__Task instructions__
1) In the review of the Shelter sculpture show, who juried the submitted pieces?
2) Write the next part of the review of the Shelter sculpture show, picking up after its final sentence.

__Document text__
* * * *

In a collaboration with Philadelphia Sculptors, DVAA invited artists from the two groups' circles and beyond to submit sculpture pieces that engaged with the wide and kaleidoscopic theme of shelter. Pieces were juried by artist Elaine Crivelli, who then selected the works now on display on the first floor of DVAA’s bilevel space.
A sinister stunner
As one might expect, from one prompt comes varying perspectives and results. The selection is as diverse as the group of artists being featured, making for a well-rounded, if slightly hectic, viewing experience. But what Shelter lacks in aesthetic cohesion, it more than makes up for in fascinating and thrilling insights into a more-than-relevant theme.
In the piece Leaded Home, artist George Lorio built a miniature house out of wood, depicting just a bare interior and exterior painted with simple grey paint. But upon closer inspection, the paint has a sinister shimmer, hinting at the silent lead toxins that glitter with a dangerous, enticing beauty. It stunned me with its cool simplicity.
Small but daring
Many artists operated in a similar political vein, but some created sculptures that are too on-the-nose, speaking to our sociopolitical turmoil without employing inventive uses of materials or extraordinary construction. One such piece, Open your doors and take down your walls, comprised of two diminutive doors made of grey cloth, fell into this trap. But other works strike the right balance and are both relevant and wrenching. Cindy Lu’s heartbreaking Play features a set of toys fashioned out of emergency Mylar blankets — the same kind given to children of parents attempting to enter the United States who are now held in detention centers around the country.

* * * *

__Dataset__

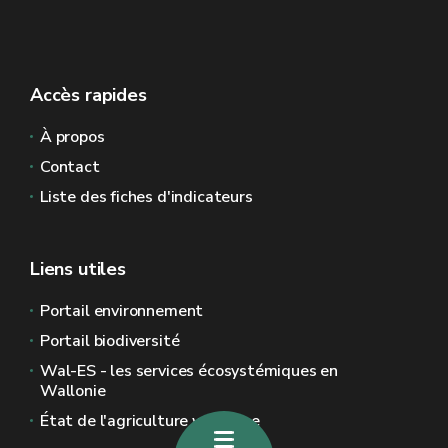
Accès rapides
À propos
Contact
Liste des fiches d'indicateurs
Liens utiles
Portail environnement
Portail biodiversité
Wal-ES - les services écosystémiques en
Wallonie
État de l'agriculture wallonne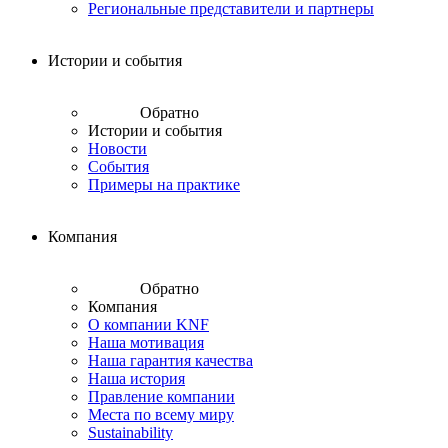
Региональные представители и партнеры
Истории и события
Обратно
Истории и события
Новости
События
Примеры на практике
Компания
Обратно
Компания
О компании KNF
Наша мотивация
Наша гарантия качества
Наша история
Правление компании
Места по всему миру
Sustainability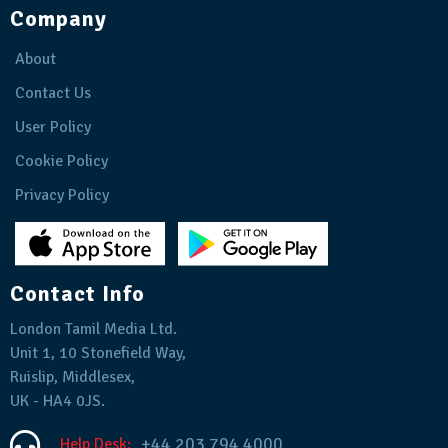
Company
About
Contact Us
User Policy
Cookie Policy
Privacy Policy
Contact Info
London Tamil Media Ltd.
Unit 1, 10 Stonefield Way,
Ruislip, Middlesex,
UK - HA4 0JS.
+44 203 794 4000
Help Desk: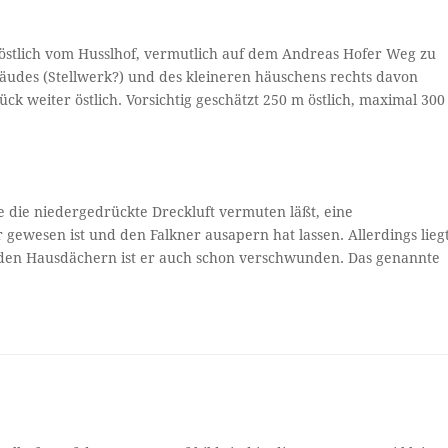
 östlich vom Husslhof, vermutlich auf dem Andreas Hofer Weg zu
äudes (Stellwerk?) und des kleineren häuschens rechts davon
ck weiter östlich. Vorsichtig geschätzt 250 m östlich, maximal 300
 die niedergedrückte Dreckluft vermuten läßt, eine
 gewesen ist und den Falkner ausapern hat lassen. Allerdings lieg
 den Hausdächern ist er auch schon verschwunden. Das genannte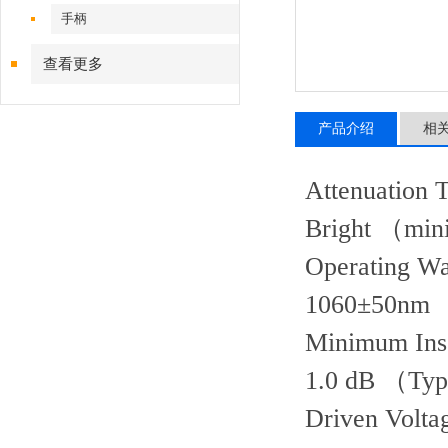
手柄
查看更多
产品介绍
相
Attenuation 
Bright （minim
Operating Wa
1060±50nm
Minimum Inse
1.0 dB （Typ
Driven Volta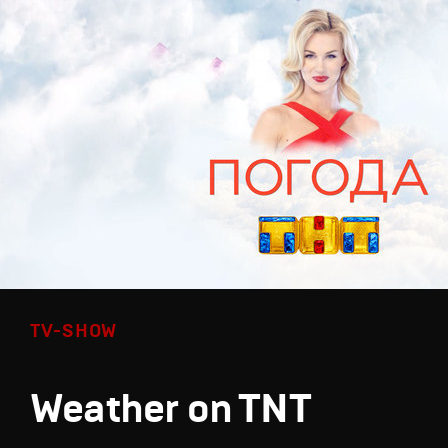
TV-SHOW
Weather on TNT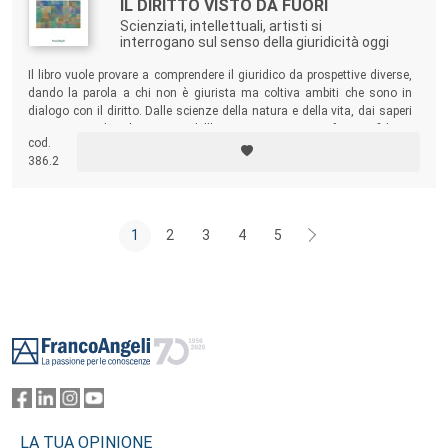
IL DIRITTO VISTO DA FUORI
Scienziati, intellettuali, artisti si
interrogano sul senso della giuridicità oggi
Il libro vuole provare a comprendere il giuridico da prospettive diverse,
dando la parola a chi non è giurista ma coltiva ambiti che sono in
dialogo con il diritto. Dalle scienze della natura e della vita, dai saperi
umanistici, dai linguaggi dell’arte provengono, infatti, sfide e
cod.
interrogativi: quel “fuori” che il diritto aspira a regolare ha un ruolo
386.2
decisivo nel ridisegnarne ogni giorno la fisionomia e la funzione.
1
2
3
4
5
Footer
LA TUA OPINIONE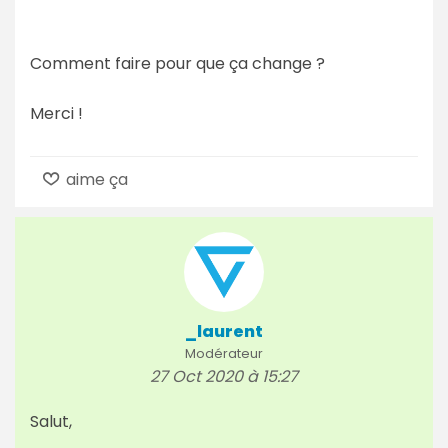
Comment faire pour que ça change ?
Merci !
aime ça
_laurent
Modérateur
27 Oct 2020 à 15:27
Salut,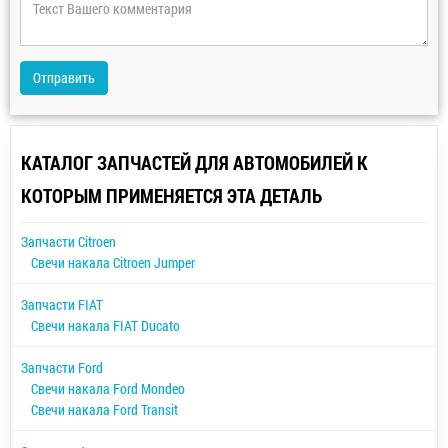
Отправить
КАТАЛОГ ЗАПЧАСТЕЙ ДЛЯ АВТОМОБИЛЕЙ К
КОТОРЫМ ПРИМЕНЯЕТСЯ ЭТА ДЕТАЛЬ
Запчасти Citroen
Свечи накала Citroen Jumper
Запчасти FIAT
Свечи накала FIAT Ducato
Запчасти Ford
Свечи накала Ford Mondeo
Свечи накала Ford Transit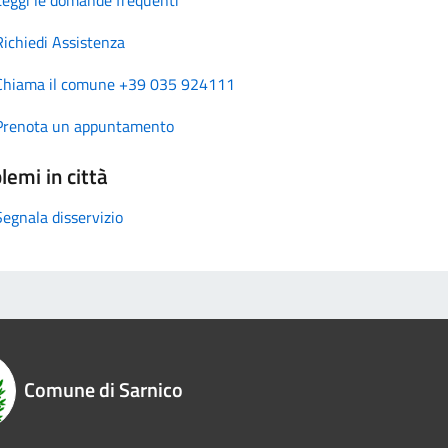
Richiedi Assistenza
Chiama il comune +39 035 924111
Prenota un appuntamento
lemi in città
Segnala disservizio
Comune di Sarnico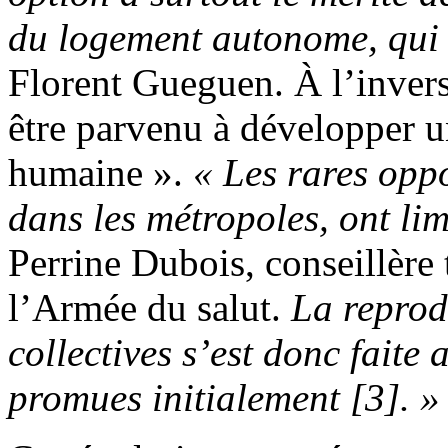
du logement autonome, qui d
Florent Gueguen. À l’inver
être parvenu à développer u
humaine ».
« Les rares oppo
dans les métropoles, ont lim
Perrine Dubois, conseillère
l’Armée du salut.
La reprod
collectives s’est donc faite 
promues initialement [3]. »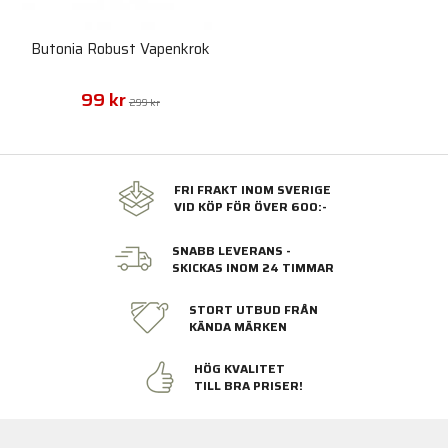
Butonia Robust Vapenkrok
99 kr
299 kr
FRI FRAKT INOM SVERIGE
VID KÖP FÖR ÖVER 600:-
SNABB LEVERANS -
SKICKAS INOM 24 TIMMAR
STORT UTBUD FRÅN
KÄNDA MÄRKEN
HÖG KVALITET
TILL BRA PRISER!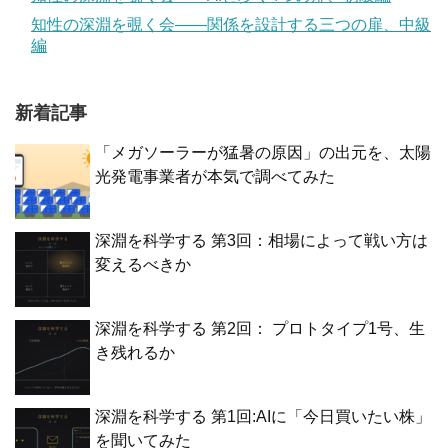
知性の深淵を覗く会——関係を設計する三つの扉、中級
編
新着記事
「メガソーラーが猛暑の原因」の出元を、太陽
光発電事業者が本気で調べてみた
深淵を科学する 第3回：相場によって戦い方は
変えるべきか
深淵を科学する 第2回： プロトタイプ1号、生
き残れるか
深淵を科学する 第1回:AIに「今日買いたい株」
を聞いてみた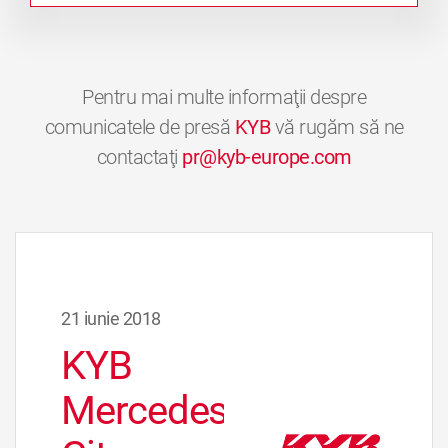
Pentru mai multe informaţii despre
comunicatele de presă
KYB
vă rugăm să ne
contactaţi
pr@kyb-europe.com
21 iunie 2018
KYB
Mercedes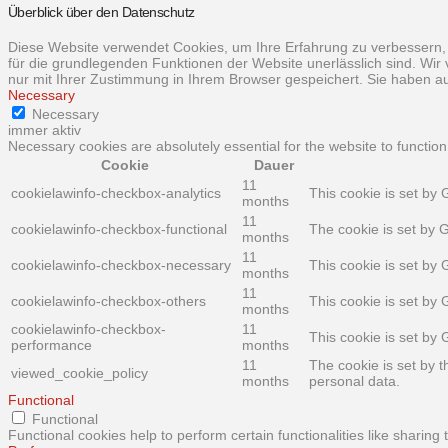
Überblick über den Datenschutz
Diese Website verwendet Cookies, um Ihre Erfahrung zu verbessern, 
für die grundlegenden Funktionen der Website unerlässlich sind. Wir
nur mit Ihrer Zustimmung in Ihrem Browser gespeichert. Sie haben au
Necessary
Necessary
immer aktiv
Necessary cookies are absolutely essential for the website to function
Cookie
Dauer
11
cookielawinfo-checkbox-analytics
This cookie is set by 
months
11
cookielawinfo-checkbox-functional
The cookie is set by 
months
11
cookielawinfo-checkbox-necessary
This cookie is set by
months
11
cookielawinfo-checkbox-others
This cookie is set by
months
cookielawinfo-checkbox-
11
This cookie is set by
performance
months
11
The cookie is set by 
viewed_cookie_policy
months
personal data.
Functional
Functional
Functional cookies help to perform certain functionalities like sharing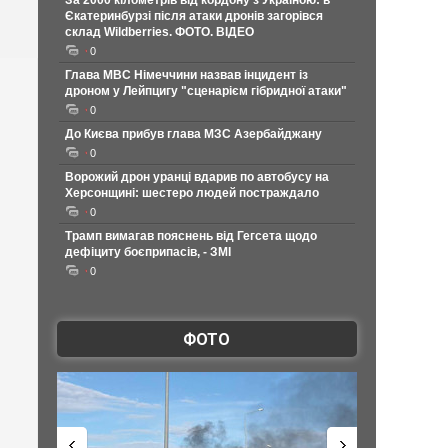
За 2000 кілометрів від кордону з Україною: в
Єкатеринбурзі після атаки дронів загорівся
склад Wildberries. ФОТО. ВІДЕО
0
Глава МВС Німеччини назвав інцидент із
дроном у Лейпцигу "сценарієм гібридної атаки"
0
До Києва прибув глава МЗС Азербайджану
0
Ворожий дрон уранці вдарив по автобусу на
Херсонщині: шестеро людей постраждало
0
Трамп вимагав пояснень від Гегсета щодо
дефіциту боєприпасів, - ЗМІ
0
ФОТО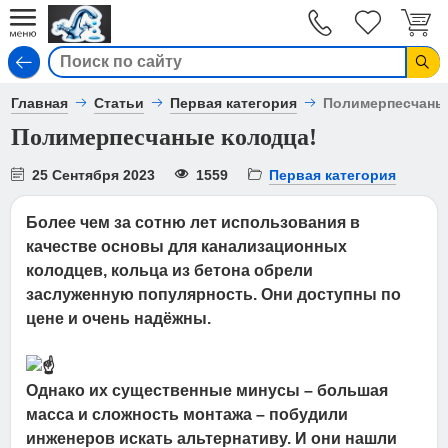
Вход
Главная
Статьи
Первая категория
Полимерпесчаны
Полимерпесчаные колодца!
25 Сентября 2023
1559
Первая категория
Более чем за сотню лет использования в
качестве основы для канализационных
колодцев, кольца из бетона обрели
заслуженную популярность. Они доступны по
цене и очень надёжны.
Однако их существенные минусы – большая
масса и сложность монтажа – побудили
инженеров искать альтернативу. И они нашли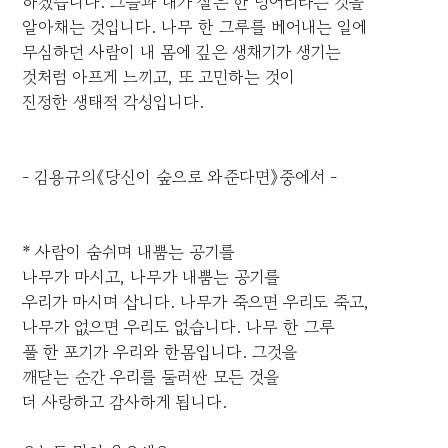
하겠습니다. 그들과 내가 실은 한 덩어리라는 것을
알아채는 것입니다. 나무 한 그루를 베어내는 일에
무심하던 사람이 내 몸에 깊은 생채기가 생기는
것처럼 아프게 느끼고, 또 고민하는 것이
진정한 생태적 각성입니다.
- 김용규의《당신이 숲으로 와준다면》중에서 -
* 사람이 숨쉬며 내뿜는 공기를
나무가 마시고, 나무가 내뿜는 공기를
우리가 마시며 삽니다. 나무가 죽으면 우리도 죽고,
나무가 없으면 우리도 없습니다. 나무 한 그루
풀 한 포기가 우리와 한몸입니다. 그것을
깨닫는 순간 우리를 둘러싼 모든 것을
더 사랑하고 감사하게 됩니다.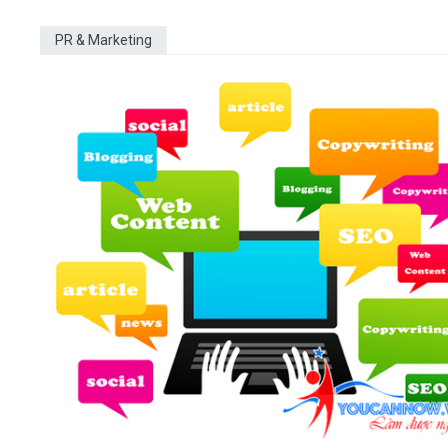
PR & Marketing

* * * *

__Written responses__
1) Artist Elaine Crivelli juried the pieces.

2)
Some of the most successful works strayed from the obvious. Georgette Veeder’s Petit Chou (a French endearment translating to “my little cream puff” or "little cabbage") is as perplexing as it is evocative. Comprised of handmade paper, natural vines, and fishing line for dangling, its opaqueness draws the eye and makes for a complex and engaging puzzle. It defies written description — this one must be viewed for yourself.
The exhibition is small but mighty, and Shelter fills the space with daring and catching works. DVAA has provided an artistic home for these sculptors and their imaginations, and the endeavor is well worth the visit.